Exercise details:
Once you reach the line containing "6: (449, 104)" in the entries below, write out that line and each one after it down to the line containing "14: (431, 234)", exactly and with nothing added.

------ Available data

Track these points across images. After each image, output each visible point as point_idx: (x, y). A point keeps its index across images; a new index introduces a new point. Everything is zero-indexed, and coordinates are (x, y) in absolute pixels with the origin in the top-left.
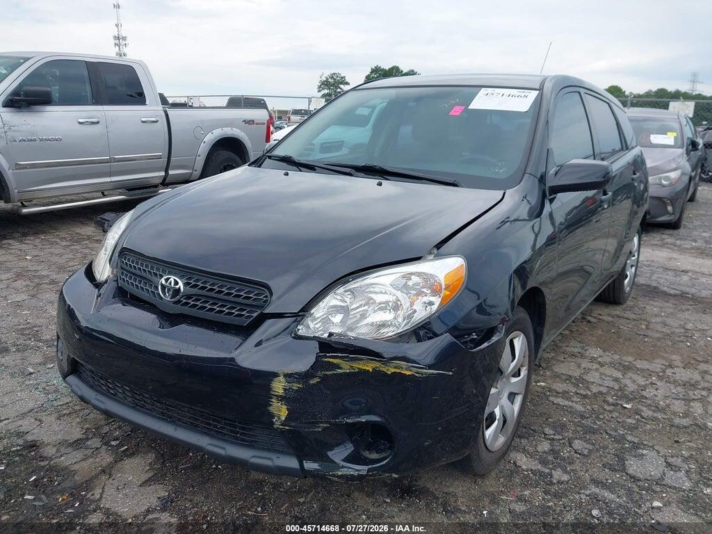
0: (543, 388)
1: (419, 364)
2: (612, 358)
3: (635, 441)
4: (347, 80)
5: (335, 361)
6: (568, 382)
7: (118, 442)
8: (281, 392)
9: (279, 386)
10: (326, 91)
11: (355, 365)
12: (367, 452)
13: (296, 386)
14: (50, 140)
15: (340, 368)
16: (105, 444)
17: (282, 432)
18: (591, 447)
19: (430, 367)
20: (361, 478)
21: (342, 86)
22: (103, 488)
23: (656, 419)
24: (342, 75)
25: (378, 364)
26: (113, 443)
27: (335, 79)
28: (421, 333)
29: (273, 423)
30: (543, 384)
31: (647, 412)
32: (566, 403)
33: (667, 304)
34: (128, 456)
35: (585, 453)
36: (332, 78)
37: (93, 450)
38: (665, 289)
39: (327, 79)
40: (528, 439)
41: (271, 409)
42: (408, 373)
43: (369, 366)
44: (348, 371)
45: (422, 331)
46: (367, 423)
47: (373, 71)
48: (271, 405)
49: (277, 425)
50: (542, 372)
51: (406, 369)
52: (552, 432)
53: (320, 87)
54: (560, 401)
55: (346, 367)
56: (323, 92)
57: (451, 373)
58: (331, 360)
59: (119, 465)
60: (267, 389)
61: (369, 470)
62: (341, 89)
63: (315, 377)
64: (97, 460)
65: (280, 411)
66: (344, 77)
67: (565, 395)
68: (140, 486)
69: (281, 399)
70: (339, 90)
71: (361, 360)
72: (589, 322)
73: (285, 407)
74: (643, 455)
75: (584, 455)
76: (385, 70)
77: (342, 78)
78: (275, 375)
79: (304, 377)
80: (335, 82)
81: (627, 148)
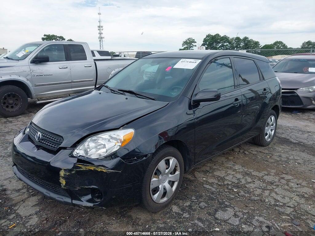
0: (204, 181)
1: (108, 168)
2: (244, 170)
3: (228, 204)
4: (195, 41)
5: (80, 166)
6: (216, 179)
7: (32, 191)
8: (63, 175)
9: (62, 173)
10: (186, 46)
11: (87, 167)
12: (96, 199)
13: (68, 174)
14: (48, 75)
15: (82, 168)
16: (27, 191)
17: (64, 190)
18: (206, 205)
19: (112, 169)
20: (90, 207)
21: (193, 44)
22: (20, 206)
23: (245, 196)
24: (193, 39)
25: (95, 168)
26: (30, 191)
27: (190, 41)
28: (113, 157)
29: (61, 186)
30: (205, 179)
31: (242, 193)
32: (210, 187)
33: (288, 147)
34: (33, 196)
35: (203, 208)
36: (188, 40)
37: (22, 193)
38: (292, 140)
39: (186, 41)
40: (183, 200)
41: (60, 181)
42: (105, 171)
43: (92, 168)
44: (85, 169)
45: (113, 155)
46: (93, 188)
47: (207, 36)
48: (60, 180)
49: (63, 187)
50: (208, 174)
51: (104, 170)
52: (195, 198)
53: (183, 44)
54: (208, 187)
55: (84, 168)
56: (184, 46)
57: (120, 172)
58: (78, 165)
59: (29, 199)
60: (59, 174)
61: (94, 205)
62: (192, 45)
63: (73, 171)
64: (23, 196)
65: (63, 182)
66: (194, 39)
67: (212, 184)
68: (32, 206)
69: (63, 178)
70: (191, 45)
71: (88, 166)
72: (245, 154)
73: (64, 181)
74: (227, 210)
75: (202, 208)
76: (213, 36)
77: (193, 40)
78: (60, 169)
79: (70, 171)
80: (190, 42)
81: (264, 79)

------------
------ Available data

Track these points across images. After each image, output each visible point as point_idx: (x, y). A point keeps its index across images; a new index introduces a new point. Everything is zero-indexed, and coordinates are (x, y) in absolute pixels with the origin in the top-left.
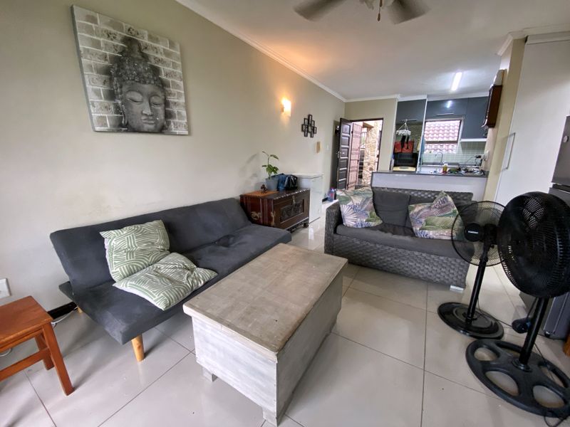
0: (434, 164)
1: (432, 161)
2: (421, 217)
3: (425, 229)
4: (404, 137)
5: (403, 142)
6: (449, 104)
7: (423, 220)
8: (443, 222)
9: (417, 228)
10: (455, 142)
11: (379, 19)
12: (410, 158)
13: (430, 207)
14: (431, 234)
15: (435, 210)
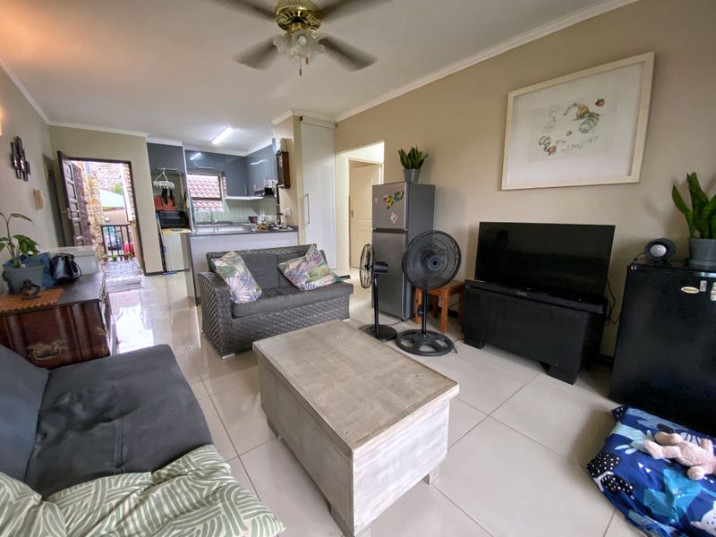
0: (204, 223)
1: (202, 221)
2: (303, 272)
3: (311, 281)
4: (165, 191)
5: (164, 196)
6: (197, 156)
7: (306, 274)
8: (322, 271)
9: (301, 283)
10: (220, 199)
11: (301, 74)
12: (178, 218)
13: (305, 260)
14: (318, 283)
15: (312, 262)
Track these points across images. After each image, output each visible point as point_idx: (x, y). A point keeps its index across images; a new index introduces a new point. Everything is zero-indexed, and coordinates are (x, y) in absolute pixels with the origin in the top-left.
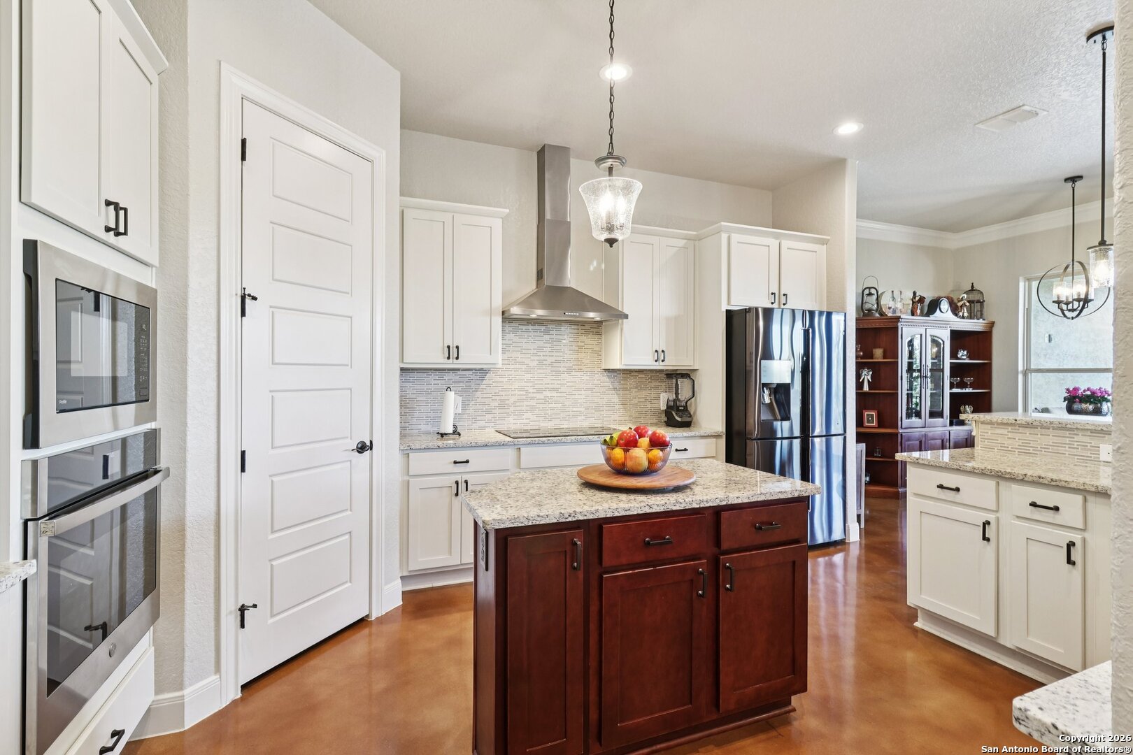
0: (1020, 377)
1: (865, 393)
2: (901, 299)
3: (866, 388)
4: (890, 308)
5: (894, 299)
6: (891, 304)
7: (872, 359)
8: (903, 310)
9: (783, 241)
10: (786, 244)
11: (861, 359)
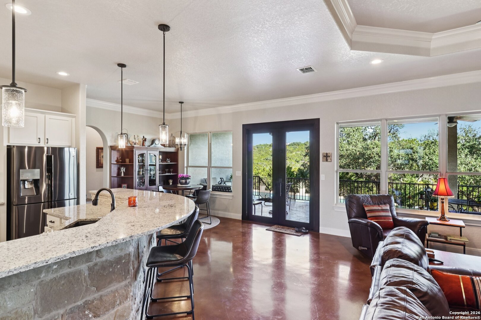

------------

Solution for this task:
6: (449, 104)
7: (423, 220)
8: (443, 222)
9: (417, 228)
10: (455, 142)
11: (379, 19)
12: (410, 158)
13: (430, 207)
14: (431, 234)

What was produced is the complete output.